_What is needed_: Copy out the lines of the records from the one containing "Jesper Bremholm er læseforsker med et bredt" through the one containing "om elevers produktive", keeping both of those lines and leaving out every other line.

_Excerpted records_:

<<<<

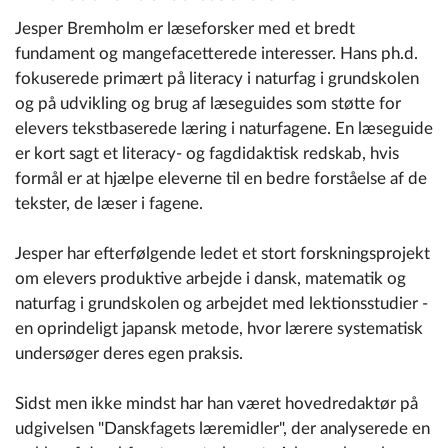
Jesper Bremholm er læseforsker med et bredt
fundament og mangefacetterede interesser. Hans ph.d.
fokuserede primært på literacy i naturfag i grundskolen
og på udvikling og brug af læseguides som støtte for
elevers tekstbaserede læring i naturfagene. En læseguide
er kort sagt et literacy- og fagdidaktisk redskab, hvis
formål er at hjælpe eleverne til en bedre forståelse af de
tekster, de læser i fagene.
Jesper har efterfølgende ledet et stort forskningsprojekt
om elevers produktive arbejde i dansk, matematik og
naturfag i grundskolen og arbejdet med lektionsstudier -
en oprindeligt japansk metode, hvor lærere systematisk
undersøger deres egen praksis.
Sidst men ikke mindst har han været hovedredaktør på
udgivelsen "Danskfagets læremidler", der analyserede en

>>>>
<<<<

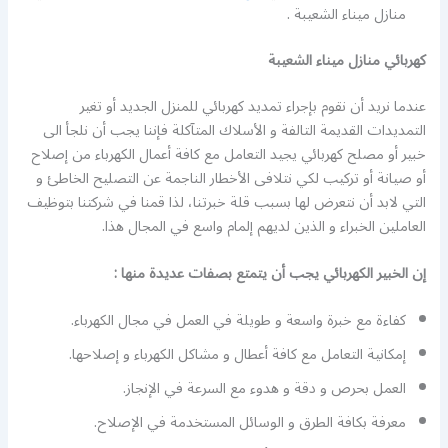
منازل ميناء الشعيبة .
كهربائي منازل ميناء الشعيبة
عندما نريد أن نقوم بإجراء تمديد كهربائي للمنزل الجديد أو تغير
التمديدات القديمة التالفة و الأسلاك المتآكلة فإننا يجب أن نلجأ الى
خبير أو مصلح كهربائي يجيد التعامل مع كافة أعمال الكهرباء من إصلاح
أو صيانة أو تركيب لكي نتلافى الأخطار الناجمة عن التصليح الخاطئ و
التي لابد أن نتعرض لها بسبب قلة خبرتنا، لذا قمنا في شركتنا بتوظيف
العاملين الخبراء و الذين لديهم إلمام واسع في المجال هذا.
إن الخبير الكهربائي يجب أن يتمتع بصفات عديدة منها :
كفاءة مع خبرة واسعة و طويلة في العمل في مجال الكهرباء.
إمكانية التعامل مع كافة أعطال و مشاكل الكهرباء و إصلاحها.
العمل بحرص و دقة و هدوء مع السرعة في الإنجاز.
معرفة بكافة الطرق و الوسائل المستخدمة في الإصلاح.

>>>>
<<<<

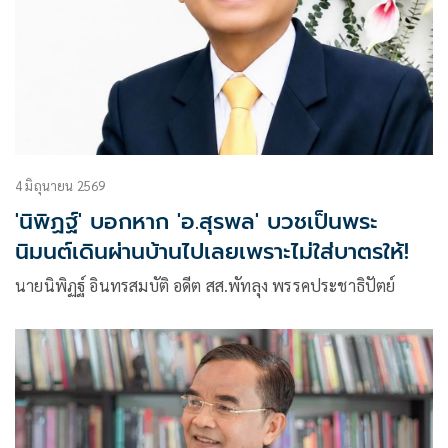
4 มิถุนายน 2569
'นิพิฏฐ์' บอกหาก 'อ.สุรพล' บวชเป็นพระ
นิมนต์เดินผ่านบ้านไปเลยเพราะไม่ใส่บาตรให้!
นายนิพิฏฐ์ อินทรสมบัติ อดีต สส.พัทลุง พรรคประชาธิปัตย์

>>>>

_Result below_:
Jesper Bremholm er læseforsker med et bredt
fundament og mangefacetterede interesser. Hans ph.d.
fokuserede primært på literacy i naturfag i grundskolen
og på udvikling og brug af læseguides som støtte for
elevers tekstbaserede læring i naturfagene. En læseguide
er kort sagt et literacy- og fagdidaktisk redskab, hvis
formål er at hjælpe eleverne til en bedre forståelse af de
tekster, de læser i fagene.
Jesper har efterfølgende ledet et stort forskningsprojekt
om elevers produktive arbejde i dansk, matematik og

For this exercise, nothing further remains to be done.